Manca completamente la trasparenza delle fonti primarie degli additivi e relativa purezza e non c’è filtro in grado di pulire completamente ( ed economicamente ) un processo industriale.
E come appena detto non si capisce bene chi comanda ( o forse si ) e pone dei limiti …………
Il Reg. 1129/2011 un’astrazione.
Vado a mangiare una fetta di panettone.
Un saluto sincero al sig.
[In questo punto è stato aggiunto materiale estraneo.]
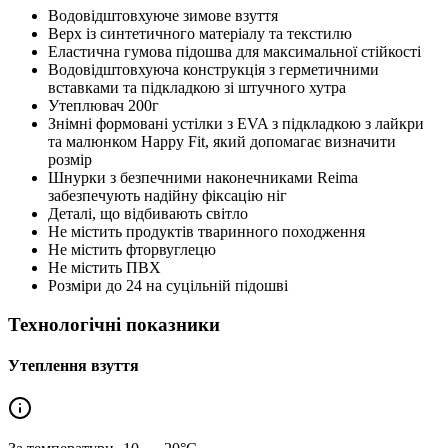
Водовідштовхуюче зимове взуття
Верх із синтетичного матеріалу та текстилю
Еластична гумова підошва для максимальної стійкості
Водовідштовхуюча конструкція з герметичними
вставками та підкладкою зі штучного хутра
Утеплювач 200г
Знімні формовані устілки з EVA з підкладкою з лайкри
та малюнком Happy Fit, який допомагає визначити
розмір
Шнурки з безпечними наконечниками Reima
забезпечують надійну фіксацію ніг
Деталі, що відбивають світло
Не містить продуктів тваринного походження
Не містить фторвуглецю
Не містить ПВХ
Розміри до 24 на суцільній підошві
Технологічні показники
Утеплення взуття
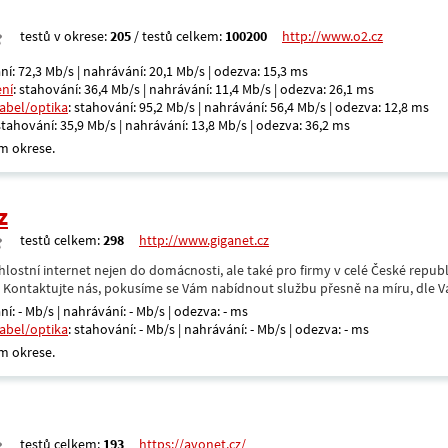
testů v okrese:
205
/ testů celkem:
100200
http://www.o2.cz
ní: 72,3 Mb/s | nahrávání: 20,1 Mb/s | odezva: 15,3 ms
ení
: stahování: 36,4 Mb/s | nahrávání: 11,4 Mb/s | odezva: 26,1 ms
kabel/optika
: stahování: 95,2 Mb/s | nahrávání: 56,4 Mb/s | odezva: 12,8 ms
 stahování: 35,9 Mb/s | nahrávání: 13,8 Mb/s | odezva: 36,2 ms
m okrese.
z
testů celkem:
298
http://www.giganet.cz
hlostní internet nejen do domácnosti, ale také pro firmy v celé České repub
. Kontaktujte nás, pokusíme se Vám nabídnout službu přesně na míru, dle V
ní: - Mb/s | nahrávání: - Mb/s | odezva: - ms
kabel/optika
: stahování: - Mb/s | nahrávání: - Mb/s | odezva: - ms
m okrese.
testů celkem:
193
https://avonet.cz/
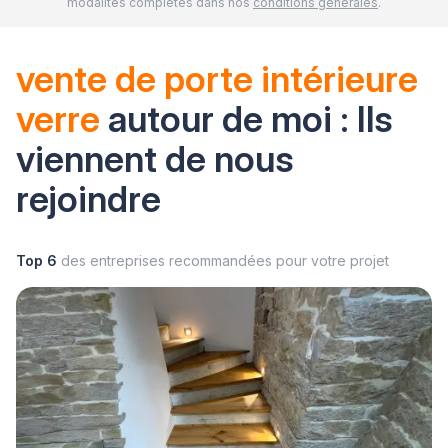
modalités complètes dans nos
conditions générales
.
vente de porte intérieure
verre
autour de moi : Ils
viennent de nous
rejoindre
Top 6
des entreprises recommandées pour votre projet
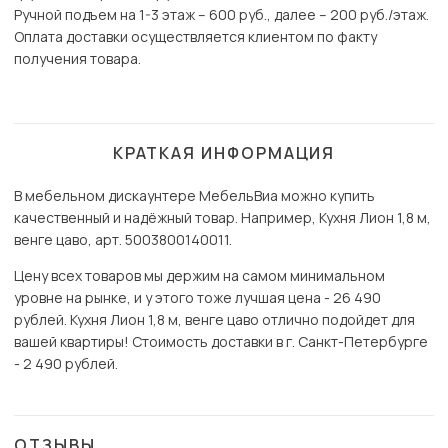
Ручной подъем на 1-3 этаж – 600 руб., далее – 200 руб./этаж.
Оплата доставки осуществляется клиентом по факту
получения товара.
КРАТКАЯ ИНФОРМАЦИЯ
В мебельном дискаунтере МебельВиа можно купить
качественный и надёжный товар. Например, Кухня Лион 1,8 м,
венге цаво, арт. 5003800140011.
Цену всех товаров мы держим на самом минимальном
уровне на рынке, и у этого тоже лучшая цена - 26 490
рублей. Кухня Лион 1,8 м, венге цаво отлично подойдет для
вашей квартиры! Стоимость доставки в г. Санкт-Петербурге
- 2 490 рублей.
ОТЗЫВЫ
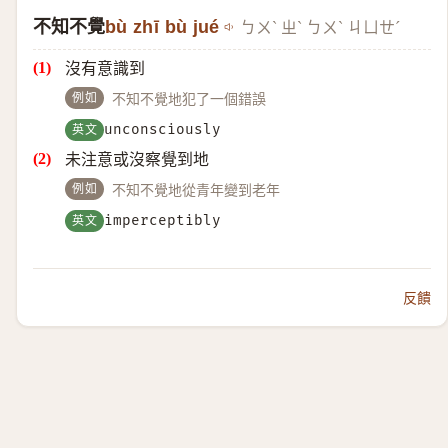
不知不覺
bù zhī bù jué
ㄅㄨˋ ㄓˋ ㄅㄨˋ ㄐㄩㄝˊ
沒有意識到
例如
不知不覺地犯了一個錯誤
英文
unconsciously
未注意或沒察覺到地
例如
不知不覺地從青年變到老年
英文
imperceptibly
反饋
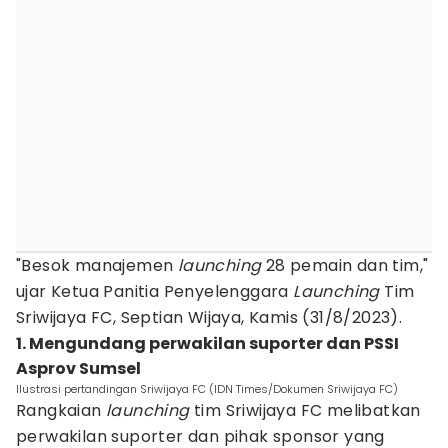
"Besok manajemen
launching
28 pemain dan tim,"
ujar Ketua Panitia Penyelenggara
Launching
Tim
Sriwijaya FC, Septian Wijaya, Kamis (31/8/2023).
1. Mengundang perwakilan suporter dan PSSI
Asprov Sumsel
Ilustrasi pertandingan Sriwijaya FC (IDN Times/Dokumen Sriwijaya FC)
Rangkaian
launching
tim Sriwijaya FC melibatkan
perwakilan suporter dan pihak sponsor yang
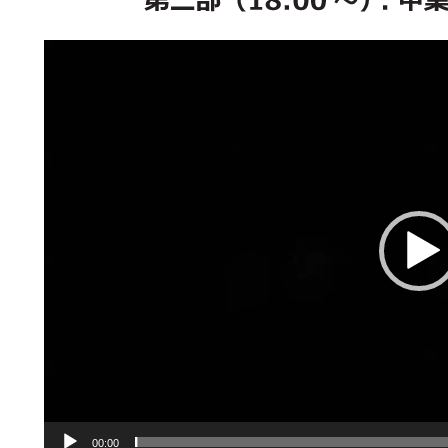
動
画
プ
レ
ー
ヤ
ー
00:00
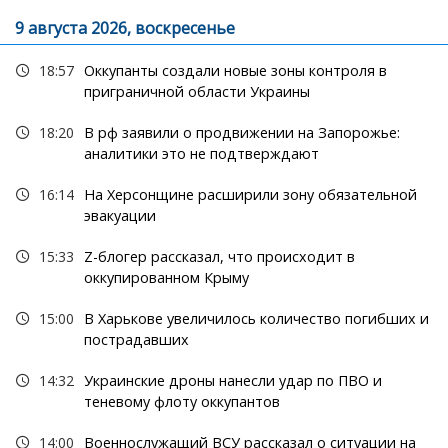
9 августа 2026, воскресенье
18:57
Оккупанты создали новые зоны контроля в
приграничной области Украины
18:20
В рф заявили о продвижении на Запорожье:
аналитики это не подтверждают
16:14
На Херсонщине расширили зону обязательной
эвакуации
15:33
Z-блогер рассказал, что происходит в
оккупированном Крыму
15:00
В Харькове увеличилось количество погибших и
пострадавших
14:32
Украинские дроны нанесли удар по ПВО и
теневому флоту оккупантов
14:00
Военнослужащий ВСУ рассказал о ситуации на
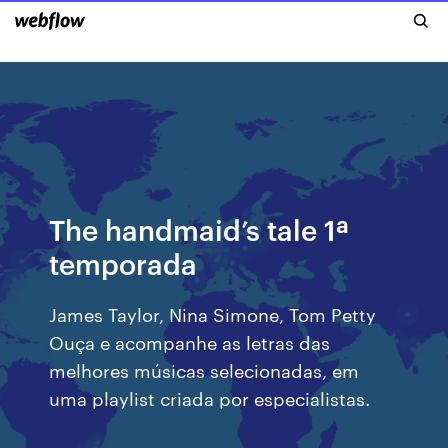
The handmaid’s tale 1ª
temporada
James Taylor, Nina Simone, Tom Petty
Ouça e acompanhe as letras das
melhores músicas selecionadas, em
uma playlist criada por especialistas.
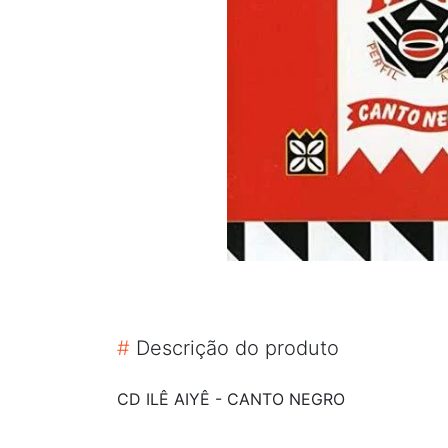
#
Descrição do produto
CD ILÊ AIYÊ ‎- CANTO NEGRO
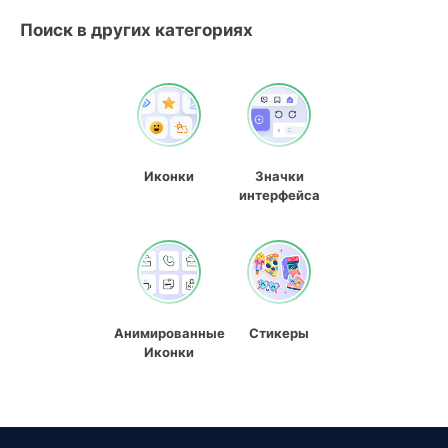
Поиск в других категориях
Иконки
Значки
интерфейса
Анимированные
Стикеры
Иконки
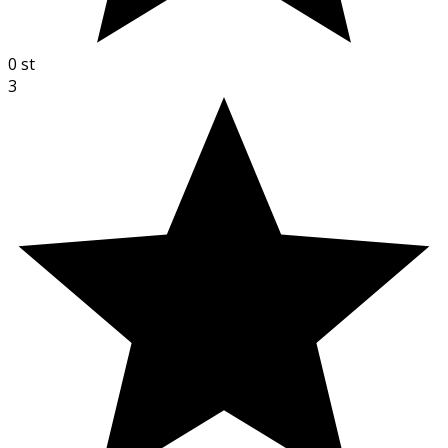
0
st
3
Giovanni ma da un paniere pieno di ciliege……
https://www.europeanconsumers.it/wp-content/uploads/2021/07/Note-sugli-additivi-alimentari.pdf
Pagina 10
“””””Anche il settore dei requisiti di purezza specifici è stato oggetto di numerosi aggiornamenti ( qualche centinaio ) riguardanti varie categorie di prodotti che mostra, a un osservatore attento, come non sempre ( spesso ) la Commissione Europea rispetti il principio di precauzione autorizzando all’immissione sul mercato di sostanze senza il supporto di studi scientifici che abbiano preso in completa considerazione i potenziali rischi.”””””
Tradotto, con miei avverbi di frequenza tra parentesi, ma considerando le schiaccianti evidenze che le miscele sono molto più importanti della singola sostanza quale valore ha??? .
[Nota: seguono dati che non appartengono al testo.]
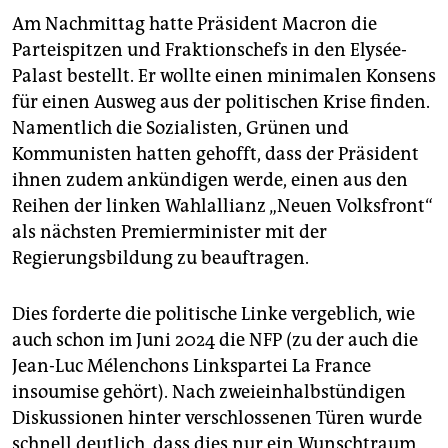
Am Nachmittag hatte Präsident Macron die
Parteispitzen und Fraktionschefs in den Elysée-
Palast bestellt. Er wollte einen minimalen Konsens
für einen Ausweg aus der politischen Krise finden.
Namentlich die Sozialisten, Grünen und
Kommunisten hatten gehofft, dass der Präsident
ihnen zudem ankündigen werde, einen aus den
Reihen der linken Wahlallianz „Neuen Volksfront“
als nächsten Premierminister mit der
Regierungsbildung zu beauftragen.
Dies forderte die politische Linke vergeblich, wie
auch schon im Juni 2024 die NFP (zu der auch die
Jean-Luc Mélenchons Linkspartei La France
insoumise gehört). Nach zweieinhalbstündigen
Diskussionen hinter verschlossenen Türen wurde
schnell deutlich, dass dies nur ein Wunschtraum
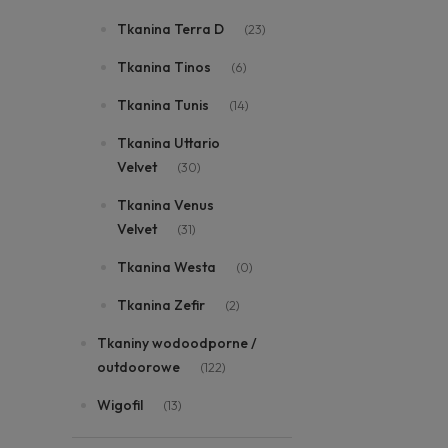
Tkanina Terra D
(23)
Tkanina Tinos
(6)
Tkanina Tunis
(14)
Tkanina Uttario
Velvet
(30)
Tkanina Venus
Velvet
(31)
Tkanina Westa
(0)
Tkanina Zefir
(2)
Tkaniny wodoodporne /
outdoorowe
(122)
Wigofil
(13)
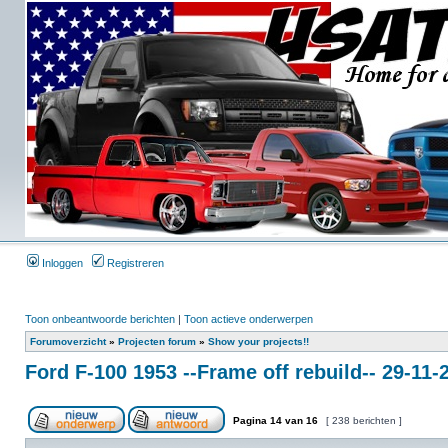
Inloggen
Registreren
Toon onbeantwoorde berichten
|
Toon actieve onderwerpen
Forumoverzicht
»
Projecten forum
»
Show your projects!!
Ford F-100 1953 --Frame off rebuild-- 29-11
Pagina
14
van
16
[ 238 berichten ]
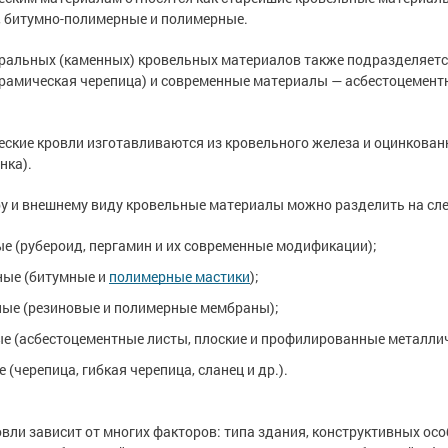
е
е
 битумно-полимерные и полимерные.
рукции
рукции
е товары
е товары
краски
 краски для
краски
 краски для
ральных (каменных) кровельных материалов также подразделяетс
ов
ов
 оборудование
 оборудование
ерамическая черепица) и современные материалы — асбестоцемент
е товары
е товары
 краски для
 краски для
е ремонтные
е ремонтные
металла
металла
ские кровли изготавливаются из кровельного железа и оцинкованн
нка).
 краски для
 краски для
е стены
е стены
у и внешнему виду кровельные материалы можно разделить на сл
е товары
е товары
е товары
е товары
е (рубероид, пергамин и их современные модификации);
ные (битумные и
полимерные мастики
);
ые (резиновые и полимерные мембраны);
е (асбестоцементные листы, плоские и профилированные металличе
 (черепица, гибкая черепица, сланец и др.).
вли зависит от многих факторов: типа здания, конструктивных ос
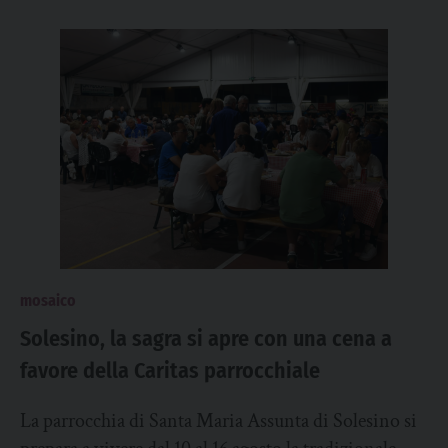
mosaico
Solesino, la sagra si apre con una cena a
favore della Caritas parrocchiale
La parrocchia di Santa Maria Assunta di Solesino si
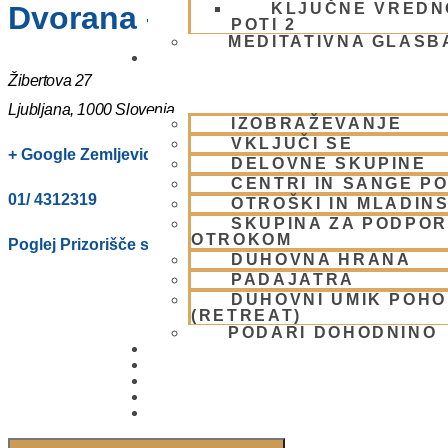
KLJUČNE VREDN
Dvorana – Center Hare Krišna
POTI 2
MEDITATIVNA GLASB
SKUPNOST
Žibertova 27
Ljubljana
,
1000
Slovenia
IZOBRAŽEVANJE
VKLJUČI SE
+ Google Zemljevidi
DELOVNE SKUPINE
CENTRI IN SANGE PO
01/ 4312319
OTROŠKI IN MLADIN
SKUPINA ZA PODPOR
OTROKOM
Poglej Prizorišče spletno stran
DUHOVNA HRANA
PADAJATRA
DUHOVNI UMIK POH
(RETREAT)
PODARI DOHODNINO
DONIRAJ
KOLEDAR
VAŠA VPRAŠANJA
PIŠI NAM
BLOG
I sistemi per eludere le regole sono molti e sfidano la fantasia umana……o nessuna regola oppure regole fumose oppure ancora meglio una miriade di regole e regolamenti a cascata.
L’elefante burocratico ha da sempre preferito una particolare soluzione””””””
Ma il sospetto è che in questo caso oggetto dell’articolo , e in tantissimi altri, la presunzione di innocenza di determinate sostanze sfidi le evidenze, e le decisioni dipendano da dove vengono le cosidette prove.E i sistemi per escludere le notizie sgradite e accettare sole le “buone” ora sono stati attentamente inseriti nell’AI.
———-https://www.efsa.europa.eu/it/topics/topic/food-additives
“”””””Tuttavia il tempo è stato insufficiente a causa della gran mole di lavoro e della necessità di richiedere dati ulteriori.””””””
a causa di parecchi casi problematici…….
“””””Seguito dato ai casi problematici
“””””””Durante la nuova valutazione degli additivi alimentari l’EFSA può individuare problemi o lacune nei dati cui occorre dare seguito, ad esempio nei casi seguenti:
l’EFSA non è stata in grado di valutare nuovamente e quindi di riconfermare la sicurezza di un additivo e/o di stabilire una dose giornaliera ammissibile (DGA) a causa della mancanza di dati scientifici pertinenti; ecc.””””””””
e avanti con i bandi successivi……lasciando intatto lo status quo.
Mi piaceva un tipo di panettone estivo con le amarene ma usavano quelle congelate e dopo la storia delle epatiti ho smesso di mangiarlo.